Please answer these three questions about the Peano axioms discussion below, one answer per line:
1. In the question, what does the asker suggest $Sx$ could be instead of the very next number?
2. In the reply, what statement $P(n)$ is used to show that $S(n)=n+57$ fails the axiom of induction when $2, 3,$ etc. are still natural numbers?
3. When only $S(0)=57$ and the other numbers keep their usual successors, which axiom does the reply say is violated?

▶ Reading text
========================

How do Peano Axioms imply "nextness" with the successor? Going with this explanation of Peano's Axioms, I cannot understand how/where the successor function is definitively stated to be the very next number in the case of natural numbers. In this treatment, it says

The successor of $x$ is sometimes denoted $S⁢x$ instead of $x′$. We
then have $1=S⁢0$, $2=S⁢1=S⁢S⁢0$, and so on.

Again, I don't see from the axioms how very next is guaranteed. Neither further on when addition is defined "based on the axioms." It seems a successor function could map "nextness" in many ways, e.g. $Sx$ could be $x+56$, or whatever as long as $Sx$ was something "further up the natural number line." So yes, I know I'm missing something here. . . .
Update
I finally returned to this issue after stumbling across some other sources. Basically, the whole issue of $S$ "jumping around" and not being a strict "next one up the number chain" can be attacked from exposing and forbidding "loop" situations.

By allowing a successor with $x_3$ circling back to $x_1$, we have with such an $S$ created a "fixed-point" for $S$
$$S(S(S(x_1))) = x_1$$
which is not allowed by the injectivity axiom. See this discussion, which demonstrates a $S(x_k) = x_k$ situation. My example is the same situation, only two extra mappings.
Still, the proof in the proofwiki relies on a hard contradiction backed up by the Peano Induction axiom -- which leaves me a bit pale. Does any sort of $S$ definition with any "fixed point"/loop truly force -- with the induction and injectivity axioms -- "very next one?" Intuitively I can see that any "doubling back" makes for a fixed-point, but....
 A: You're right, it's not obvious.  There are a number of interlocking issues.
First let's consider the situation you suggested, where $S(n) = n+57$. We have a couple of choices here. One is to say that the natural numbers are $0, 57, 114, 171, \ldots$, and nothing else is a natural number. Thhis works, but what we get is identical to the regular natural numbers, with different names for the numbers. This system still has $1,2,$ etc., but we are calling them $57, 114$, etc.
Now suppose instead we say that $S(n)=n+57$ and $2, 3,$ etc. are still considered natural numbers. But this fails to satisfy the Peano axioms, specifically the axiom of induction. For suppose $P(n)$ is the statement “$n$ is a multiple of 57”. Certainly $P(0)$ is true, and we can show that if $P(n)$ is true then so is $P(S(n))$. The axiom of induction then says that $P$ is true for all natural numbers. But it's not true for $2$, which contradicts the axiom.
Now let's suppose that it's only $S(0) =57$ and the other numbers have their usual successors. This time the axiom that is violated is the one that says that different numbers have different successors. We have $S(0)=S(56)$ but $0≠56$.  We can patch this up by deleting $56$. (Or, equivalently, by agreeing that $56$ is not a natural number.) But now the axiom is violated that says that every number has a successor: what's the successor of $55$?

========================

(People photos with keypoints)

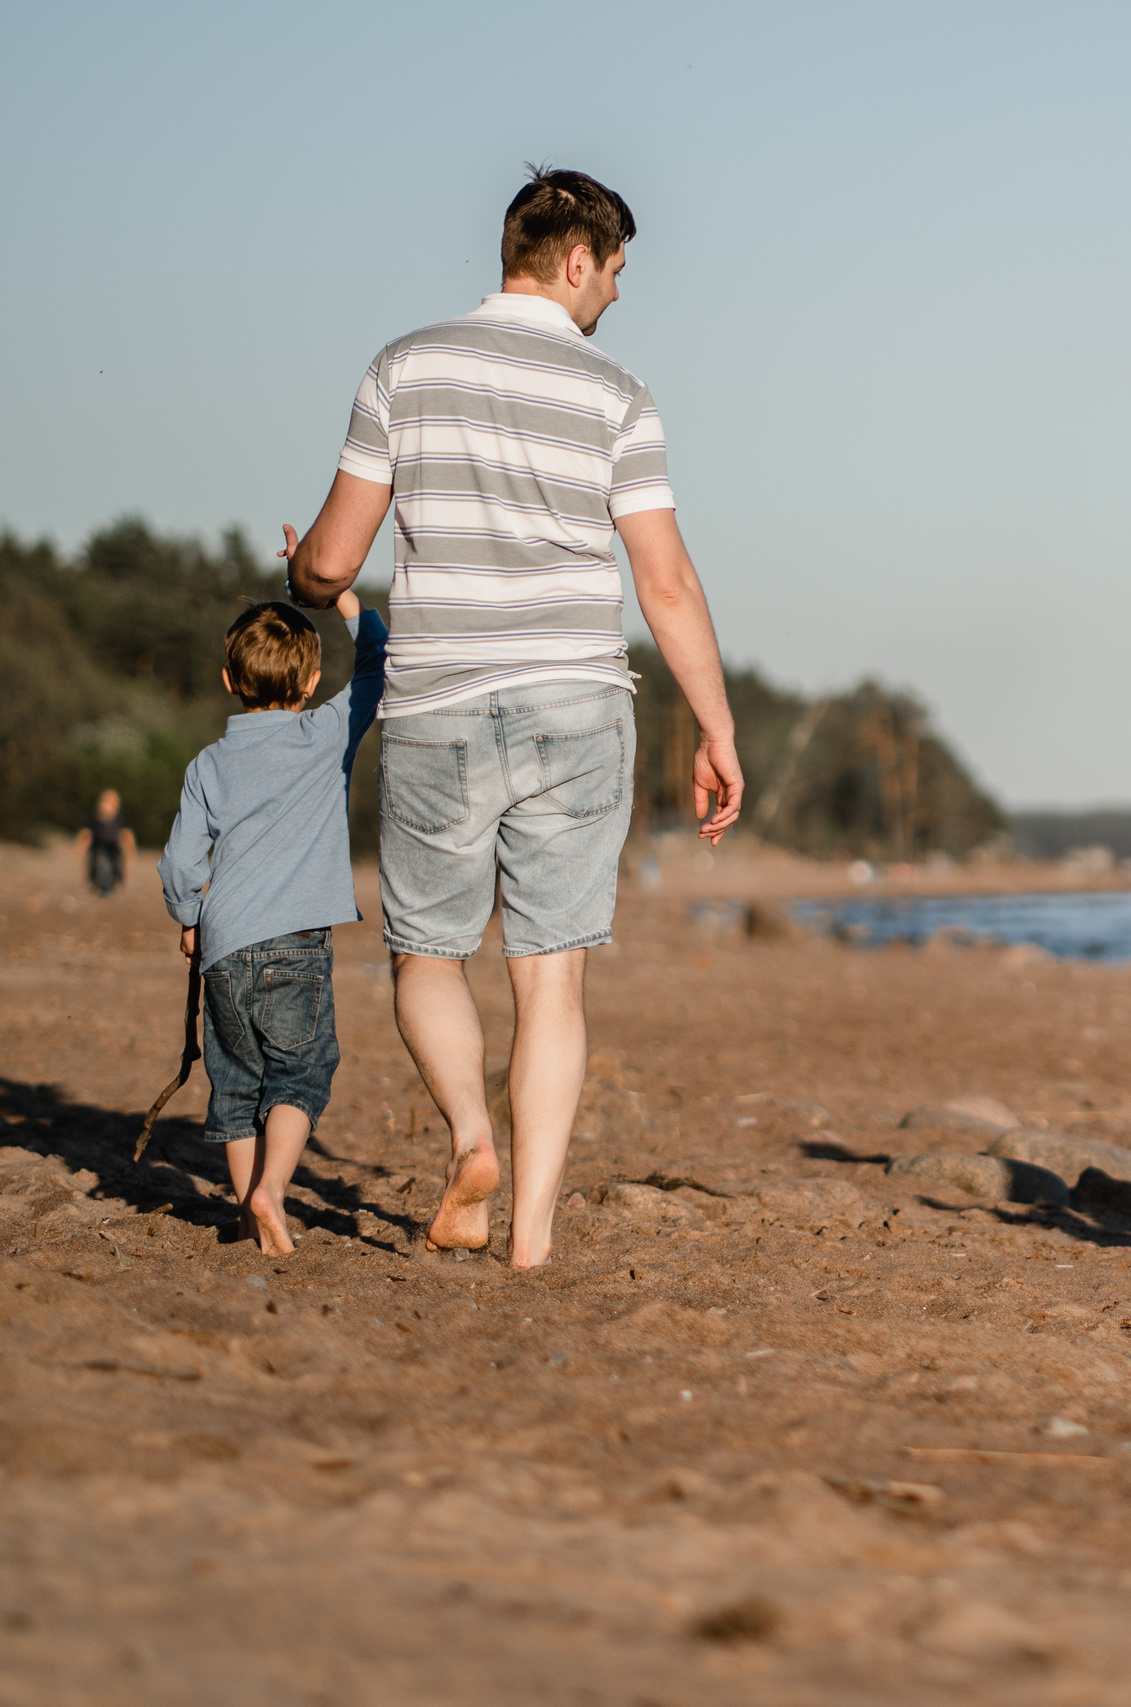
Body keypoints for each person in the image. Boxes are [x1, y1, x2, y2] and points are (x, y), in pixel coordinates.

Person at [281, 168, 744, 1270]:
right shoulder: (619, 394)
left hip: (439, 701)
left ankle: (472, 1138)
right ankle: (530, 1240)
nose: (619, 295)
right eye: (618, 270)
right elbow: (665, 582)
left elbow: (335, 561)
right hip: (577, 706)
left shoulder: (404, 366)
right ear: (575, 259)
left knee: (427, 955)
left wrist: (300, 573)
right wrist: (717, 729)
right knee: (552, 977)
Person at [158, 592, 388, 1255]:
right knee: (300, 1074)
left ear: (229, 680)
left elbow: (179, 860)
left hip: (224, 944)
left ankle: (244, 1213)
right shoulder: (325, 734)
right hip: (297, 942)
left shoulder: (207, 765)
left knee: (235, 1085)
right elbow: (377, 667)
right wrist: (346, 599)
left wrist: (188, 916)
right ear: (312, 682)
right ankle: (272, 1191)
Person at [77, 789, 137, 897]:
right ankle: (96, 882)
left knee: (116, 865)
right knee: (97, 864)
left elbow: (127, 833)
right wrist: (81, 849)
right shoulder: (95, 815)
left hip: (113, 846)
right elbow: (87, 833)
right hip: (98, 845)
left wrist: (131, 851)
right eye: (106, 802)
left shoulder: (120, 817)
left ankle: (114, 882)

========================

▶ Answer space
1. $x+56$
2. "$n$ is a multiple of 57"
3. The axiom that says different numbers have different successors